Gut, dass ein Ereignis wie die Münchener "Sicherheitskonferenz", auf der US-amerikanische Regierungsvertreter eine höchst unsichere Welt vorbereiteten, nämlich ihren Krieg gegen die "Achse des Bösen", wenigstens noch von Protestdemonstrationen begleitet war. Es ist daran nichts zu bedenken als allenfalls die Frage, warum es nicht viel mehr Demonstranten gibt und auch sonst mehr gesellschaftlichen Protest. Dann hätte auch ein Verbot der Münchener Demonstration gar nicht erst versucht werden können. Die Antwort ist auch im Diskurs des Protestes zu suchen. Es gibt Beispiele hervorragender Demonstrationszeiten, aus denen man lernen kann, wie es gemacht wird, zum Beispiel 1968 oder 1981. Die vorbereitende und begleitende gesellschaftliche Debatte spielte immer eine zentrale Rolle. 1981 zum Beispiel wurden viele erst durch die Debatte darüber aufgeklärt, dass die Raketen-"Nachrüstung" des Westens gegen eine "Aufrüstung" des Ostens, die ihrerseits als "Nachrüstung" gerechtfertigt worden war, auf endlose Rüstungsspiralen und damit auf das Gegenteil des angeblich friedenssichernden militärischen "Gleichgewichts" hinauslief, das verantwortungslose Staatsmänner damals versprachen.

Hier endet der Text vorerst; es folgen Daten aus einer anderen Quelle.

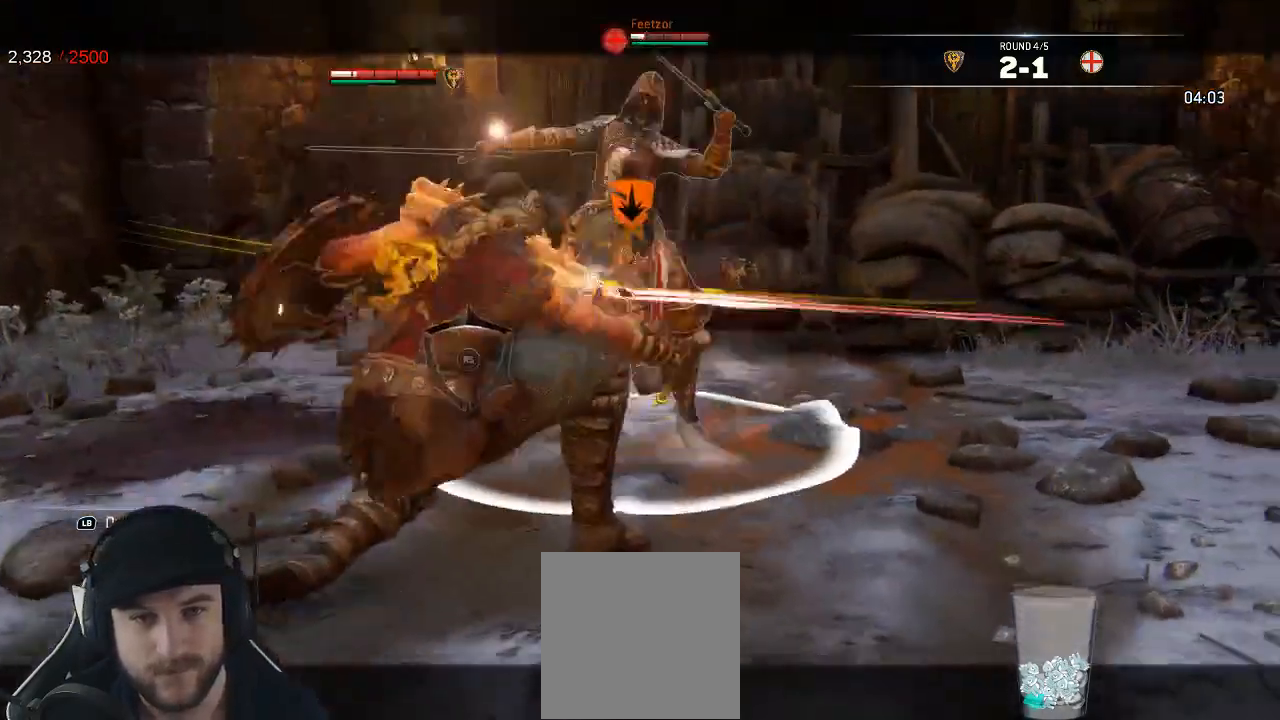
{"buttons": ["L2"], "left_stick": "up", "right_stick": "up", "events": [[33, "right_stick", "center"], [200, "right_stick", "up"]]}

Der Protest-Diskurs von heute ist sehr wenig geeignet, den Massenprotest auf der Straße hervorzubringen, der gegen die von den USA ausgehende Gefahr gebraucht würde. Diejenigen, die als Initiatoren infrage kämen, haben nämlich eine diskursive Situation hergestellt, der zufolge es Protest schon allein deshalb geben muss, weil überhaupt noch Krieg vorkommt, in dem immer auch Unschuldige sterben. Dass es in Afghanistan Einheimische geben soll, die sich über die Vertreibung der Taleban freuen, auch wenn dafür Bomben fielen und die Millionen Flüchtlinge aus dem Bürgerkrieg noch weiteren Zulauf erhielten, gilt als unbeachtlich, denn: Krieg ist Krieg und wird verurteilt. Hätte man die Absicht gehabt, größere Teile der Bevölkerung in den Protest einzubeziehen, wäre schon ein etwas engeres Kriterium des zu Verurteilenden einzuführen gewesen. Dass Präsident Bush jetzt sogar den Iran bedroht, weil dieser angeblich in den Besitz von ABC-Waffen gelangen will, sollte wahrlich einen Massenprotest auslösen, denn wie alle seriösen öffentlichen Quellen ausweisen, ist die Behauptung erstunken und erlogen. Aber es ist eben nicht zu erwarten, dass die vielen Bürger und Bürgerinnen, die bereit sein könnten, gegen solche Kriegstreiberei auf die Straße zu gehen, zugleich und vor allem dagegen sind, dass wir noch nicht im eschatologischen Paradies leben, wo Wolf und Lamm friedlich zusammen weiden. Diese Menschen sagen sich nun umgekehrt, ein amerikanischer Überfall auf Irak, Iran und Nordkorea könne nach Auskunft der Protestinitiatoren ja auch nicht schlimmer sein als jener Krieg gegen die Lager der Al Qaida, deren Führer offen sagen, dass sie die USA vernichten wollen, und gegen das weder völkerrechtlich noch innerafghanisch anerkannte Regime, das sie schützte.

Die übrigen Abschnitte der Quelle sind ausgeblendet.